Alternative, annual crops used for papermaking 

Kenaf, which grows well in the Southeastern United States, has a three to five times greater yield than the Southern pines which grow in the same region. Related to the hibiscus, it is originally an African plant which can grow up to 14 feet tall in under five months.  

• Industrial hemp, related to, but not the same plant as, marijuana grows up to 16 feet tall in four months, producing an estimated 10 tons an acre. It is not (yet) legal in the US. 

• Straw, the agricultural residue of a multitude of plants, goes underutilized every year in the United States by an estimated 150 tons. 

So I took a deep breath when I learned all this, and decided that the simplest thing I could do was to find a tree-planting organization to work with, and to encourage all my friends and neighbors to join us in the rather joyful effort of planting trees to replace the trees felled for paper. 

And thus was born Books Into Trees, a collaborative project with TreePeople of Los Angeles that, since being started by a teenager in 1973, has planted over two million trees in the Los Angeles area in its work to help nature heal our cities. Having one of the nation's largest environmental education programs, TreePeople offers sustainable solutions to urban ecosytem problems including water, air quality, energy conservation and flood prevention. It is one of the most innovative, comprehensive and people-friendly environmental groups in the United States. 

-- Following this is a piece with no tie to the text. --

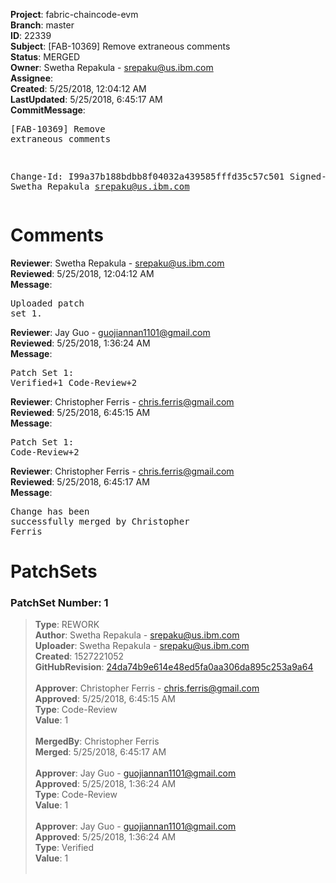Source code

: <strong>Project</strong>: fabric-chaincode-evm<br><strong>Branch</strong>: master<br><strong>ID</strong>: 22339<br><strong>Subject</strong>: [FAB-10369] Remove extraneous comments<br><strong>Status</strong>: MERGED<br><strong>Owner</strong>: Swetha Repakula - srepaku@us.ibm.com<br><strong>Assignee</strong>:<br><strong>Created</strong>: 5/25/2018, 12:04:12 AM<br><strong>LastUpdated</strong>: 5/25/2018, 6:45:17 AM<br><strong>CommitMessage</strong>:<br><pre>[FAB-10369] Remove extraneous comments

Change-Id: I99a37b188bdbb8f04032a439585fffd35c57c501
Signed-off-by: Swetha Repakula <srepaku@us.ibm.com>
</pre><h1>Comments</h1><strong>Reviewer</strong>: Swetha Repakula - srepaku@us.ibm.com<br><strong>Reviewed</strong>: 5/25/2018, 12:04:12 AM<br><strong>Message</strong>: <pre>Uploaded patch set 1.</pre><strong>Reviewer</strong>: Jay Guo - guojiannan1101@gmail.com<br><strong>Reviewed</strong>: 5/25/2018, 1:36:24 AM<br><strong>Message</strong>: <pre>Patch Set 1: Verified+1 Code-Review+2</pre><strong>Reviewer</strong>: Christopher Ferris - chris.ferris@gmail.com<br><strong>Reviewed</strong>: 5/25/2018, 6:45:15 AM<br><strong>Message</strong>: <pre>Patch Set 1: Code-Review+2</pre><strong>Reviewer</strong>: Christopher Ferris - chris.ferris@gmail.com<br><strong>Reviewed</strong>: 5/25/2018, 6:45:17 AM<br><strong>Message</strong>: <pre>Change has been successfully merged by Christopher Ferris</pre><h1>PatchSets</h1><h3>PatchSet Number: 1</h3><blockquote><strong>Type</strong>: REWORK<br><strong>Author</strong>: Swetha Repakula - srepaku@us.ibm.com<br><strong>Uploader</strong>: Swetha Repakula - srepaku@us.ibm.com<br><strong>Created</strong>: 1527221052<br><strong>GitHubRevision</strong>: [24da74b9e614e48ed5fa0aa306da895c253a9a64](https://github.com/hyperledger/fabric-chaincode-evm/commit/24da74b9e614e48ed5fa0aa306da895c253a9a64)<br><br><strong>Approver</strong>: Christopher Ferris - chris.ferris@gmail.com<br><strong>Approved</strong>: 5/25/2018, 6:45:15 AM<br><strong>Type</strong>: Code-Review<br><strong>Value</strong>: 1<br><br><strong>MergedBy</strong>: Christopher Ferris<br><strong>Merged</strong>: 5/25/2018, 6:45:17 AM<br><br><strong>Approver</strong>: Jay Guo - guojiannan1101@gmail.com<br><strong>Approved</strong>: 5/25/2018, 1:36:24 AM<br><strong>Type</strong>: Code-Review<br><strong>Value</strong>: 1<br><br><strong>Approver</strong>: Jay Guo - guojiannan1101@gmail.com<br><strong>Approved</strong>: 5/25/2018, 1:36:24 AM<br><strong>Type</strong>: Verified<br><strong>Value</strong>: 1<br><br></blockquote>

Ultimately, though, it all comes down to how we choose to live our lives and how we use our creative imaginations. Do we accept the current definitions of reality that have gotten us into this unprecedented mess, or do we start to shift how we see the world? To me, it’s fairly obvious that if I live as if everything is interconnected, miraculous and alive, then my spirits are lifted instead of being depressed, creative ideas pop up one after the other, and I tend to laugh a lot. Not a bad way to live.  

And of course, in such a mood, it would never occur to me that destroying forests was the only way to make paper; killing other people was the only way to find peace; or sacrificing other peoples’ children was the only way to feel safe. 

 

Carolyn North is a Berkeley writer, healer and social activist whose latest book, Ecstatic Relations: A Memoir of Love has prompted this action to collaborate with TreePeople to protect the forests that are sacrificed daily for the printing of her books, and all the books we all read.